Romance XXIX ou Das velhas piedosas
O poema reflete a habilidade de Cecília Meireles em mesclar lirismo com narrativa histórica. Utilizando um tom de aviso e advertência, a autora dramatiza a traição de Joaquim Silvério, construindo uma atmosfera de tensão e desconfiança. A repetição da expressão “Ai de quem na sua casa se deixa estar, sem supor…” enfatiza a inevitabilidade e a surpresa da traição, destacando a vulnerabilidade daqueles que não suspeitam das intenções maliciosas do traidor.
Meireles também utiliza imagens poderosas, como a "mão inimiga" que "como aranha estende com fios de tinta as teias da intriga", para criar uma metáfora visual da traição, ilustrando como as ações de Silvério prendem e enredam os inconfidentes em uma armadilha inevitável. Essa construção visual serve para reforçar a ideia de traição como um ato premeditado e minucioso, que condena injustamente figuras importantes da sociedade colonial.
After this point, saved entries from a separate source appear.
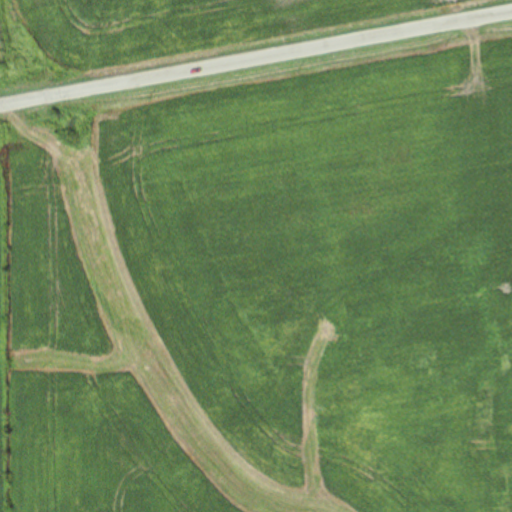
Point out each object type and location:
road: (255, 61)
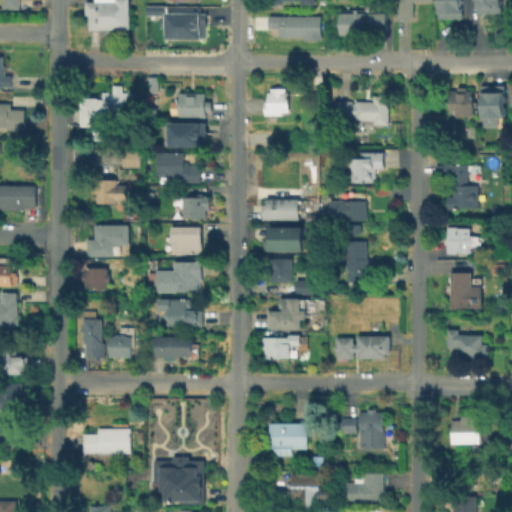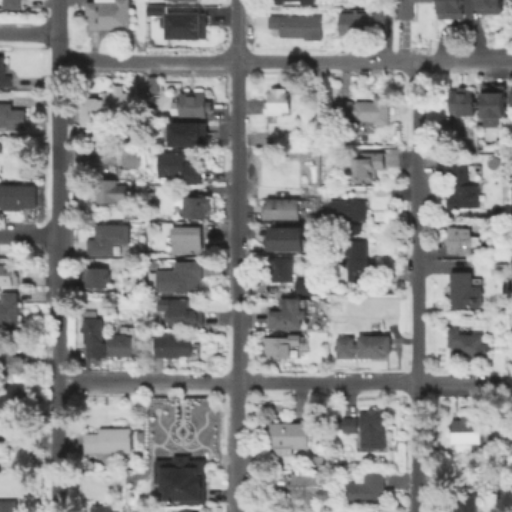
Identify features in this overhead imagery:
building: (175, 0)
building: (187, 0)
building: (296, 2)
building: (305, 2)
building: (8, 4)
building: (9, 4)
building: (489, 6)
building: (490, 6)
building: (405, 8)
building: (405, 8)
building: (452, 8)
building: (452, 9)
building: (106, 14)
building: (108, 14)
building: (379, 18)
building: (351, 21)
building: (179, 22)
building: (361, 22)
building: (184, 25)
building: (295, 26)
building: (297, 26)
road: (249, 63)
building: (4, 74)
building: (4, 76)
building: (152, 84)
building: (511, 97)
building: (510, 98)
building: (277, 100)
building: (277, 101)
building: (462, 101)
building: (190, 103)
building: (462, 103)
building: (193, 104)
building: (492, 104)
building: (494, 105)
building: (108, 107)
building: (364, 109)
building: (101, 110)
building: (369, 110)
building: (11, 116)
building: (12, 117)
building: (447, 125)
building: (186, 133)
building: (187, 134)
building: (288, 135)
building: (260, 138)
building: (128, 158)
building: (131, 158)
building: (174, 166)
building: (178, 166)
building: (363, 166)
building: (367, 166)
building: (459, 186)
building: (461, 187)
building: (106, 190)
building: (113, 194)
building: (126, 194)
building: (17, 196)
building: (18, 196)
building: (151, 196)
building: (196, 205)
building: (194, 206)
building: (280, 208)
building: (283, 208)
building: (347, 209)
building: (348, 210)
building: (510, 213)
road: (28, 235)
building: (106, 238)
building: (107, 238)
building: (285, 238)
building: (184, 239)
building: (187, 239)
building: (288, 239)
building: (460, 240)
building: (461, 240)
road: (56, 256)
road: (237, 256)
building: (356, 260)
building: (357, 260)
building: (281, 268)
building: (499, 268)
building: (282, 269)
building: (7, 271)
building: (7, 274)
building: (181, 276)
building: (95, 277)
building: (97, 277)
building: (176, 277)
building: (300, 284)
building: (307, 286)
road: (418, 287)
building: (464, 291)
building: (465, 291)
building: (8, 308)
building: (179, 311)
building: (184, 313)
building: (286, 314)
building: (10, 315)
building: (288, 317)
building: (92, 337)
building: (94, 337)
building: (120, 342)
building: (466, 343)
building: (467, 343)
building: (121, 345)
building: (171, 345)
building: (280, 345)
building: (173, 346)
building: (279, 346)
building: (363, 346)
building: (363, 346)
building: (12, 360)
building: (12, 362)
road: (284, 384)
building: (11, 396)
building: (182, 419)
building: (349, 424)
building: (373, 426)
building: (366, 427)
building: (465, 429)
building: (467, 429)
building: (288, 436)
building: (108, 440)
building: (110, 440)
road: (28, 441)
building: (500, 444)
building: (319, 461)
building: (184, 476)
building: (496, 478)
building: (180, 479)
building: (307, 488)
building: (364, 488)
building: (366, 488)
building: (303, 489)
building: (464, 503)
building: (8, 505)
building: (9, 506)
building: (463, 506)
building: (99, 508)
building: (101, 508)
building: (194, 509)
building: (184, 510)
building: (350, 511)
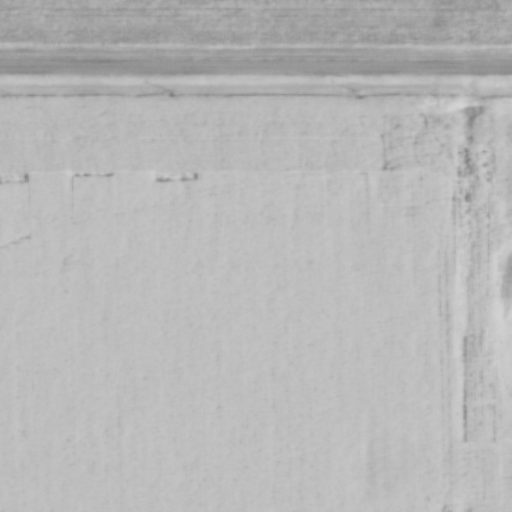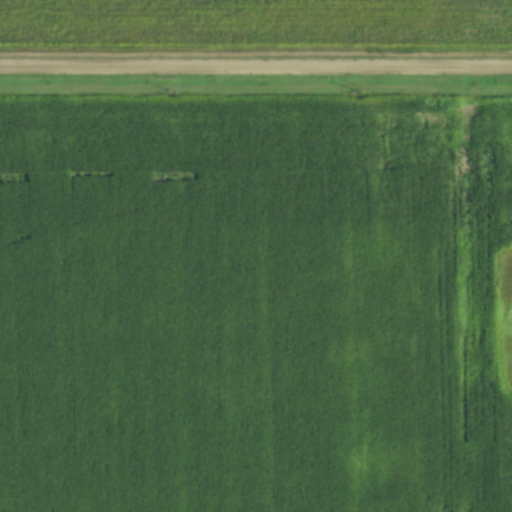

A narrativa se constrói em torno da figura do traidor montado a cavalo, simbolizando a fuga e a disseminação da traição. O cavaleiro, com "um papel escrito com o maior cuidado", personifica a denúncia formal e planejada que desmorona os planos dos inconfidentes. O uso da Semana Santa como pano de fundo reforça o tema da traição através da alusão ao episódio de Judas perante Cristo.